What I did
- I ran the embedding model with Transformers.js in the plugin environment.
- I ran both the BGE-small-en-v1.5 and all-MiniLM-L6-v2 to compare the speeds and I have some good findings.
- I ran a Python script to fetch some documents (around 1500) from the MediaWiki API (MediaWiki API help - Wikipedia) for testing.
- I ran the embedding model on different data sets (150 notes, 500 notes, 1000 notes, 1500 notes, 3000 notes)
BGE-small-en-v1.5
| Count | Avg per Note (ms) | Total Time (s) |
|---|---|---|
| 125 | 486 | 60.4 |
| 250 | 566 | 141.1 |
| 500 | 516 | 257.6 |
| 1000 | 717 | 716.7 |
| 1500 | 760 | 1139.5 |
all-MiniLM-L6-v2
| Count | Avg per Note (ms) | Total Time (s) |
|---|---|---|
| 150 | 377 | 56.2 |
| 500 | 396 | 197.8 |
| 1000 | 318 | 318.1 |
| 1500 | 392 | 587.6 |
| 3000 | 382 | 1147.1 |
I have added all the images of the results in the GitHub repo readme: testing-embedding-model
My findings: If we proceed with BGE-small then for a first-time user, waiting 10–15 minutes for embeddings to complete creates significant friction, whereas MiniLM reduces this to a few minutes (half for the same number of notes), making the experience far more responsive and practical. Both models share the same max token limit (512) and output dimension (384), so the quality loss is minimal (this will not affect much as we only need to give a name to the notes) while the speed gain is very large.

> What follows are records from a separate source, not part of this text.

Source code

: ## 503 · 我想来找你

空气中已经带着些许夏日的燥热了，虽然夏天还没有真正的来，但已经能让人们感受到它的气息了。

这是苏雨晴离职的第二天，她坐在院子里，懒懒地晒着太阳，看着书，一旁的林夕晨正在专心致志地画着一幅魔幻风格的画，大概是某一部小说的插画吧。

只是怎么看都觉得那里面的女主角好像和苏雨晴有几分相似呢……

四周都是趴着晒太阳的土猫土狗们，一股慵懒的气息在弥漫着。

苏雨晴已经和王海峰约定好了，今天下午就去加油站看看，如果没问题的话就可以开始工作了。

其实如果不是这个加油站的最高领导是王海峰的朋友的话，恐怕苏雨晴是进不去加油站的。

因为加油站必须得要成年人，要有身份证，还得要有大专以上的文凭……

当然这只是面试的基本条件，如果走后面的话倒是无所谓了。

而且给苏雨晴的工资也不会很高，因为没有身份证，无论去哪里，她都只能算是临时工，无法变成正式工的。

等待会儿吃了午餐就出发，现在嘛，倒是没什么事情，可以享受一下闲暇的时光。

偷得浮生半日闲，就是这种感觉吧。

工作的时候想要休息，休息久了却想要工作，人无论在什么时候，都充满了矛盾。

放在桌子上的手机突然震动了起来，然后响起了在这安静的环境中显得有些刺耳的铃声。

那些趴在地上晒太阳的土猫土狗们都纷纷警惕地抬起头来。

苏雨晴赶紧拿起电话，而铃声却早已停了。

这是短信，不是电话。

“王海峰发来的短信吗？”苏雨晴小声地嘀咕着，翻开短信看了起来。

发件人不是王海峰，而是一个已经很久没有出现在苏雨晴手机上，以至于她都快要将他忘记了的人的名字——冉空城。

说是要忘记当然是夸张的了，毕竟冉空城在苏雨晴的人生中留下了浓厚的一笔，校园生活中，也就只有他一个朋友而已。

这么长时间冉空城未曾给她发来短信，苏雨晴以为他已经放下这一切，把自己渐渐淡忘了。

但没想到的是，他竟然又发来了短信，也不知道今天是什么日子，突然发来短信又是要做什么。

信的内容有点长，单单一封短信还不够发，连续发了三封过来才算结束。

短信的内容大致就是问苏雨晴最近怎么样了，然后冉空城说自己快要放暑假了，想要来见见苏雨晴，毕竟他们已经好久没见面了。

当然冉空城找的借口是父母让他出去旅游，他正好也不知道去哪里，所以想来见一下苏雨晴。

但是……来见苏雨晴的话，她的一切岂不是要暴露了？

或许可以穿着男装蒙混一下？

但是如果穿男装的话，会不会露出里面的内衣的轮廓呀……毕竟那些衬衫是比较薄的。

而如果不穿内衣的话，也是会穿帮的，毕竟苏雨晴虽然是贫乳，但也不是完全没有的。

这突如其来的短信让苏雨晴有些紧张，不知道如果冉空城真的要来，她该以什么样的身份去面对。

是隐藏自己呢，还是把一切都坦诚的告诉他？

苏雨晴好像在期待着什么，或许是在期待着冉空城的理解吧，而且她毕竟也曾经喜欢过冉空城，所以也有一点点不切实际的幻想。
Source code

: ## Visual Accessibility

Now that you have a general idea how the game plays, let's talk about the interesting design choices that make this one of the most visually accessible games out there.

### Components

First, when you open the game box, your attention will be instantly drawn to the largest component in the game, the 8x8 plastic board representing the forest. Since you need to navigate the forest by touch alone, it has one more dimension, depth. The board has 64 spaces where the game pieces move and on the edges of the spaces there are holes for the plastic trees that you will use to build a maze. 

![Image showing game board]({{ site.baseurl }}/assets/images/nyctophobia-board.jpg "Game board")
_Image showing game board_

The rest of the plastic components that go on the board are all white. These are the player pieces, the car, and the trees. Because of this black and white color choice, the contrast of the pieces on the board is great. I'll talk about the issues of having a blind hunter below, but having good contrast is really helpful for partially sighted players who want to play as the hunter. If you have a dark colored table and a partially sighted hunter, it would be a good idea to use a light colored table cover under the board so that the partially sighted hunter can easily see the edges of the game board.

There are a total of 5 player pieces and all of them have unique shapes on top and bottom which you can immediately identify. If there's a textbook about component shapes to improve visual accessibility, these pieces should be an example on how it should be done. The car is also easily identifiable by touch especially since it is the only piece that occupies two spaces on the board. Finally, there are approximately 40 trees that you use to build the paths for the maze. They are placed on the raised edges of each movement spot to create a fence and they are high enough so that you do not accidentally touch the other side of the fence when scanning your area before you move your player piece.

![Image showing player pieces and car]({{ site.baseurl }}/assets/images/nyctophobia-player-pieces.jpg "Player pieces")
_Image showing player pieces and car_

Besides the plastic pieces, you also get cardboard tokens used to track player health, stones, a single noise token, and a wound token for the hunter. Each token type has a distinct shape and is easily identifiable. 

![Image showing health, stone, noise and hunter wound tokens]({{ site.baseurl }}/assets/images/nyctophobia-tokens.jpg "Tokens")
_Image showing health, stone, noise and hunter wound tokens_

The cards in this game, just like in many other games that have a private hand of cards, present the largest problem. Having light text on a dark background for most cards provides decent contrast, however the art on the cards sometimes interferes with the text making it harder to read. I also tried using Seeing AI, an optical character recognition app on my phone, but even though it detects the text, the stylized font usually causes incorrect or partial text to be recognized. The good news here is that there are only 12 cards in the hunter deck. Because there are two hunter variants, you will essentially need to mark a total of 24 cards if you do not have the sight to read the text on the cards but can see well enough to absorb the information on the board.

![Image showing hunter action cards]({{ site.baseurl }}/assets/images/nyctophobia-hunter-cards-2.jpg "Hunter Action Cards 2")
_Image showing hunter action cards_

Note: Time calculated is without chunking, that means the notes were not totally embedded. With chunking enabled, total processing time will increase further.
Regarding async behavior: The embedding runs fully async inside a Web Worker, so it does not block Joplin's main UI thread. The user can continue editing notes while embeddings process in the background.
Screen recording:
I am not able to upload large video file(max 10mb). I have uploaded the full video in github readme.
Few more things which I tried:
- Batching: I tried embedding notes in batches of 4. It was significantly slower, likely due to increased memory pressure in the WASM runtime.
- GPU acceleration: I attempted to use WebGPU but It failed (I think it is not supported in Joplin's plugin sandbox environment, will give it a try again).
I don't want it to take this much time at the start so figuring out how I can make it work more efficiently.